University of Delaware researchers have demonstrated how natural-language processing and sentiment-analysis techniques can be used to mine bad, or negative, code examples from software developer forums. The researchers say the process can be used to help programmers in their learning and code improvement efforts. The researchers presented their study at the Fourth International Workshop on Software Mining in Lincoln, NE, and it also was published in the proceedings of the 2015 IEEE/ACM 30th International Conference on Automated Software Engineering Workshops (ASEW 2015). "Having the opportunity to present our research and hear from leaders in the software field was an invaluable experience," says University of Delaware researcher Zachary Senzer, who worked with Ryan Serva on the project. "It was fascinating to see how our work fits into the large-scale puzzle that researchers around the world are solving and refining." The researchers were mentored by University of Delaware professors Lori Pollock and Vijay Shanker.

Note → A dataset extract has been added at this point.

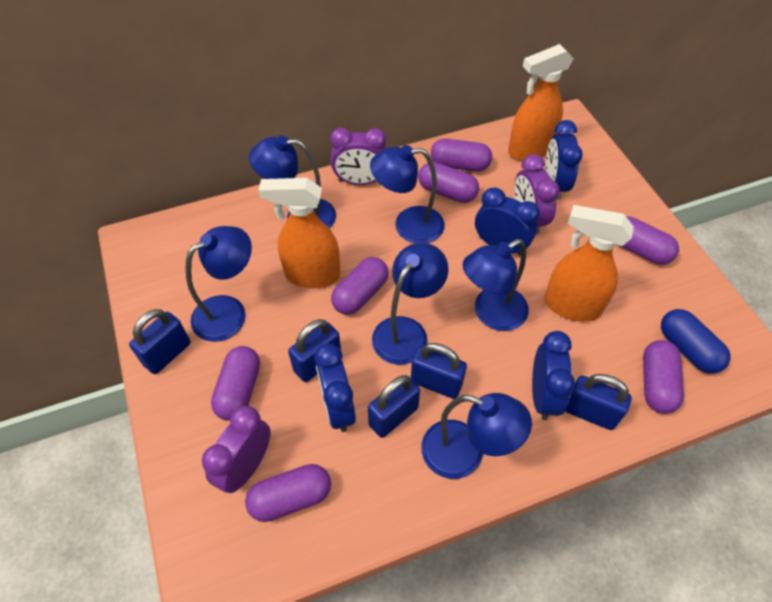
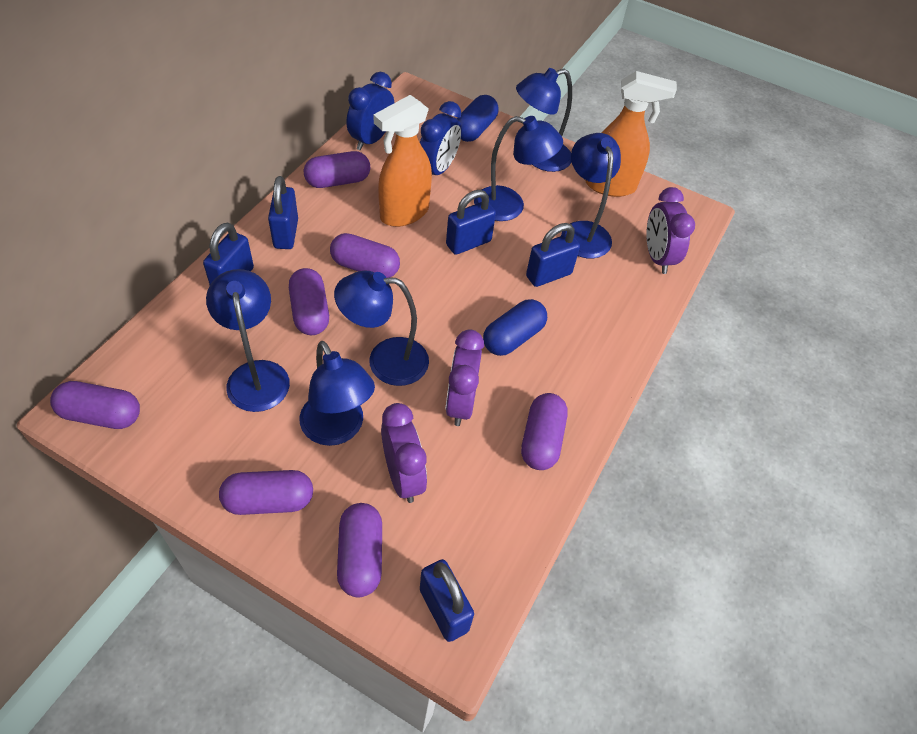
blue capsule: [661,309,730,374] = 1 -> [457,95,498,142] [483,299,547,356] = 2
blue clock: [314,344,356,432] [475,187,540,256] [532,331,575,420] [546,120,583,200] = 4 -> [347,72,394,150] [420,101,462,175] = 2
orange spray bottle: [258,178,340,288] [508,44,574,161] [544,205,634,322] = 3 -> [374,95,432,227] [585,71,677,197] = 2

Access to Millions of U.S. Patent Records Will Dramatically Improve Due to Work of UMass Amherst Computer Scientists
UMass Amherst (01/06/16) Janet Lathrop

University of Massachusetts Amherst (UMass Amherst) researchers have been awarded the top prize in an international contest sponsored by the U.S. Patent and Trademark Office (USPTO) and the U.S. Department of Commerce. Their winning technique uses an "entity disambiguation" algorithm that rapidly eliminates inventor ambiguity from patent records to facilitate more efficient and effective searches. Their strategy will be incorporated into USPTO's new PatentsView platform, and UMass Amherst professor Andrew McCallum's Information Extraction and Synthesis Laboratory will receive a stipend for technical guidance on applying the algorithm to the platform's records. Entity disambiguation entails distinguishing between many individuals with similar characteristics and grouping them together unambiguously, reports UMass Amherst graduate student Nicholas Monath. Inventor disambiguation is essential to USPTO, as inventors often appear in patent records with different names, spellings, and nicknames or because multiple inventors may have the same name. Contest participants were tasked with disambiguating the inventors of more than 12 million patent records filed between 1976 and 2014. "Our method uses a hierarchical approach to disambiguation, which has several advantages over alternative pairwise approaches," Monath says. "Our method considers groups of two or more mentions in determining the disambiguation and has a more efficient disambiguation procedure."

New Technology to Provide Insights Into the Health of Students
Notre Dame News (01/06/16) William G. Gilroy

New research from the University of Notre Dame provides a broader understanding of how technology is embedded in students' lives as they transition from teenagers to young adults. Researchers David Hachen and Omar Lizardo tracked the cellphone usage and behavior of 200 entering freshmen volunteers and found they quickly form social networks, generally within 10 to 15 weeks. The size of social networks varied greatly, with some numbering five or six and others 50 or more, which may be a function of personality. Women and minorities also had larger social networks, Hachen and Lizardo found. Some observers believe college-age students are tuning out of group settings as they focus on their cellphones, but the research indicates they are keeping their network informed of interesting things happening in their lives. The sizes of the social networks are fairly stable, but the composition changes periodically. The researchers plan to conduct a larger study involving student usage of Fitbits or other wearable devices to access the impact of social networks on their physical and emotional well-being.